Whether one believes in miracles or not, if ever a case needed a miracle it was the Duke Lacrosse Case. I decided to pray to St. Raymond Nonnatus, the patron saint of the falsely accused, asking that the case be dismissed. In the spring of 2007, I wrote to Mr. Evans that St. Raymond was the patron saint of the falsely accused. It was another coincidence that Rae Evans and her father, Raymond, shared the same name as the patron saint of the falsely accused. Later, I was touched by Mr. Evans’ testimony at Mr. Nifong’s trial about Raymond Forker and how the family had embraced the patron saint.

Well educated, Raymond was born to a noble Spanish family in 1204. His father had planned a career for him in the royal court of Aragon, but Raymond was drawn to a religious life ransoming Christian captives in North Africa. When his funds were exhausted, he surrendered himself up as a hostage to free another. Imprisoned and tortured, he converted some of his guards. To prevent him from preaching, his captors pierced and padlocked his lips. Raymond remained in jail for eight months until he was ransomed. He became cardinal, although he continued to live as a monk. Raymond died in 1239 and was canonized a saint in 1657. His feast day is August 31.

Over the past year, I encountered remarkable, resolute people in the search for truth and justice in the Duke Lacrosse Case.

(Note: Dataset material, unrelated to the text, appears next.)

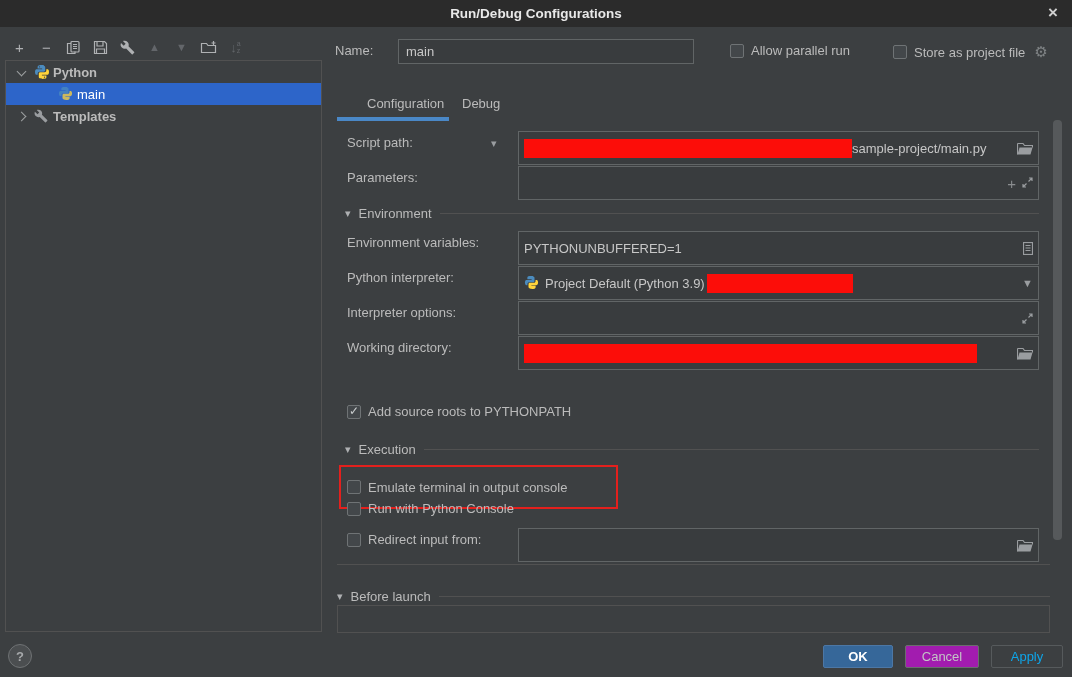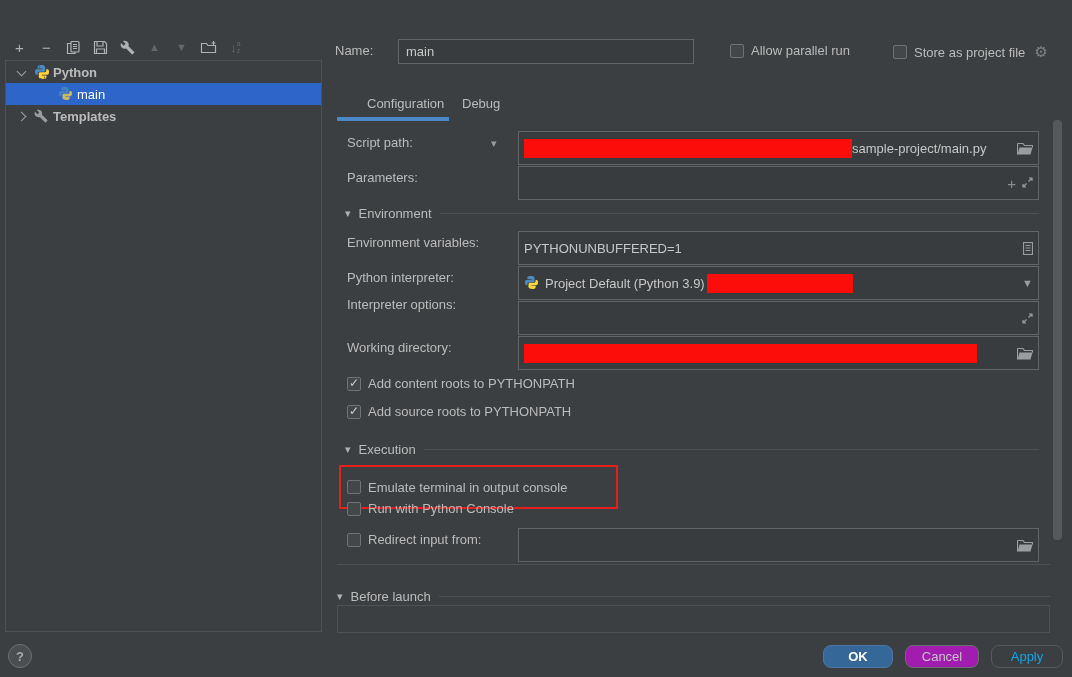"Run/Debug Configurations" div.titlebar { html: none -> <div> <span>Run/Debug Configurations</span> <span>×</span> </div> }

Their research, writings, poems, videos and cartoons energized us to continue. It was a privilege to meet and speak with some of the lacrosse players, their families and the Presslers. Their courage inspired me. The common theme of the conversations was faith and how it had sustained them, provided them hope, and at times carried them through some of their darkest days. When their university turned its back on them, when the media spewed vile things about them, when our legal system did not seem to be working, what remained were family, friends and faith.

Today I met Rae Evans for the first time. She was wearing a St. Raymond pendant and she gave me a special gift of a St. Raymond medal. Faith has taken me on a journey from that first post on Court TV about faith, to writing the Dave Evans profile of courage on the morning of Raymond Forker’s death, praying to the patron saint of the falsely accused and receiving the medal. The St. Raymond medal reminds me that with faith all things are possible.

None of us will forget the Duke Lacrosse Case. We must move forward and learn from the experience. The Duke Lacrosse team will become better and stronger men, sons, husbands, and fathers because of the case. This is not the end, but the beginning for there is still much work to be done. Hopefully, the players and their many supporters will follow in the generous footsteps of St. Raymond, so that something like this never happens again.

Reflecting on the events of the case, its effect on all those involved and looking to the future, the poignant words of Father Bob Joerger, a mission priest who spoke of the story of Lazarus at my church during the past Lenten season seem most appropriate:

"What seems like weakness becomes strength, what seems like failure becomes new growth, what seems like the end, becomes the beginning, what seems like ultimate depravity, becomes redemption, what seems like powerlessness, becomes power, and what seems like death, becomes the seeds of a new life."